Manufacturing Machine Learning Research: Semiconductor Virtual Metrology

Background:

Many innovations in manufacturing are now in the field of machine learning, and are well served by both mechanical and software engineering experience. As someone with a diverse background in mechanical/software/data science, the main focus of my undergraduate research became advanced machine learning in manufacturing environments. The potential impacts of work in this field also drew me to it. Manufacturing can be an incredibly wasteful market with drastic financial and environmental impacts. A report by Bain & Co estimates that 20 cents of every dollar is wasted in manufacturing (through wasted material, process time, etc.). Given that manufacturing makes up more than half of the worlds GDP this is a tenth of it. The EPA claims that in the United States alone, 7.6 billion tons of industrial waste is created each year. As someone who is passionate about building a sustainable future, reducing waste in manufacturing is a strong interest of mine.

The research I performed was done at the Unviversity of Texas at Austin, under the mentorship of Dr. Djurdjanovic. There, my focus was on building novel machine learning models from scratch, for the semiconductor industry. The level of data collection done at the largest companies in the semiconductor industry is practically unrivaled in other industries. My main project was to create a Growing Structure Multiple Model System for Virtual Metrology, something that a graduate student before me had tested out, but needed further proving out and debugging.
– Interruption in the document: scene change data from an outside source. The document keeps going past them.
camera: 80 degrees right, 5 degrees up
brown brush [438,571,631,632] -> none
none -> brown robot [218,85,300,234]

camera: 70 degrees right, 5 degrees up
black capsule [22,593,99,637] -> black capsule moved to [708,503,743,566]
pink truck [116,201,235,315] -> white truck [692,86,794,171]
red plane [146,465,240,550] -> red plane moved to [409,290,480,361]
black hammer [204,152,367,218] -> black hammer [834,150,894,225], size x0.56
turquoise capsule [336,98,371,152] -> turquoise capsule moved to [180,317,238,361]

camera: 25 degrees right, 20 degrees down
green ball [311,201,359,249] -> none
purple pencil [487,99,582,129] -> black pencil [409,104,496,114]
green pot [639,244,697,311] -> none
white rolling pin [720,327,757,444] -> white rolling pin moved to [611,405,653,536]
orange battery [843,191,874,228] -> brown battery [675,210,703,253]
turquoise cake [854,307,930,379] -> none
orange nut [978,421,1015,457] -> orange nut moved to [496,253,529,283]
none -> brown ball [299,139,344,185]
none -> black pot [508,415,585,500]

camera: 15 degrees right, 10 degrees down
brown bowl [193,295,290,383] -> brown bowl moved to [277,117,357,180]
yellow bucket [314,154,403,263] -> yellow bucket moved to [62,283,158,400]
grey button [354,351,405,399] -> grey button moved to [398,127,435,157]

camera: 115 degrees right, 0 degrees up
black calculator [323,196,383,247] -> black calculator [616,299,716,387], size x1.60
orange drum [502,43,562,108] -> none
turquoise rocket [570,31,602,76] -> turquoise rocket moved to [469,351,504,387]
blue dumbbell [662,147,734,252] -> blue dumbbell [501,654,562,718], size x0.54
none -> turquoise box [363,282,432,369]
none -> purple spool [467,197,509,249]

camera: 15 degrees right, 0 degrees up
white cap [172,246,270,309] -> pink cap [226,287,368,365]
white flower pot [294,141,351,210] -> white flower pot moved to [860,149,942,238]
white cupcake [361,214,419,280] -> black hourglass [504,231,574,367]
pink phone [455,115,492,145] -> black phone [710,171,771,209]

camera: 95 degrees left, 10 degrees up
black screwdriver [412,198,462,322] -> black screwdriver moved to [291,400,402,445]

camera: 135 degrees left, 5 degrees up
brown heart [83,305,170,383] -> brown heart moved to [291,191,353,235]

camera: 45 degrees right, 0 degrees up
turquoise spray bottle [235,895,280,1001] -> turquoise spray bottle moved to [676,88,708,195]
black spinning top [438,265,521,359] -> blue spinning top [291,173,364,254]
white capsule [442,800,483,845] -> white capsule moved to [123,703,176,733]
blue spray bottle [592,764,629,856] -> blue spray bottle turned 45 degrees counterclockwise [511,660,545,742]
Growing Structure Multiple Model System for
Quality Estimation in Manufacturing Processes
Alexander Bleakie and Dragan Djurdjanovic

Virtual Metrology is a relatively new field that has so far been most prevalent in the semiconductor manufacturing industry. It is the practice of estimating the characteristics of a product’s quality, directly from production process sensor data with machine learning algorithms. These sensors are located on production machinery, and are often used for closed loop process control of different factors (temperature, pressure, flow rate, etc.)

Motivation

In any production process, it is a requirement to evaluate the quality of the products being made. It is preferred to do so throughout the production process. This catches failures earlier on and allows more responsiveness to changes in the health of the production line. However, in many industries certain quality characteristics (the factors you want to evaluate) can be very expensive and time consuming to measure. As a result many industries implement batch sampling, where the quality of only one out of a certain number of products is measured after a process (for example one of every fifty semiconductor wafers). This gives a broad overview of the health of the production system, but many failures slip through the cracks and can propogate down the line. Batch sampling also leads to slower response time to things going wrong on the line (for example machinery being shifted) than measuring the quality of every part would. As a result, a significant portion of waste (both material and financial) is generated by the inability to have a comprehensive overview of product quality.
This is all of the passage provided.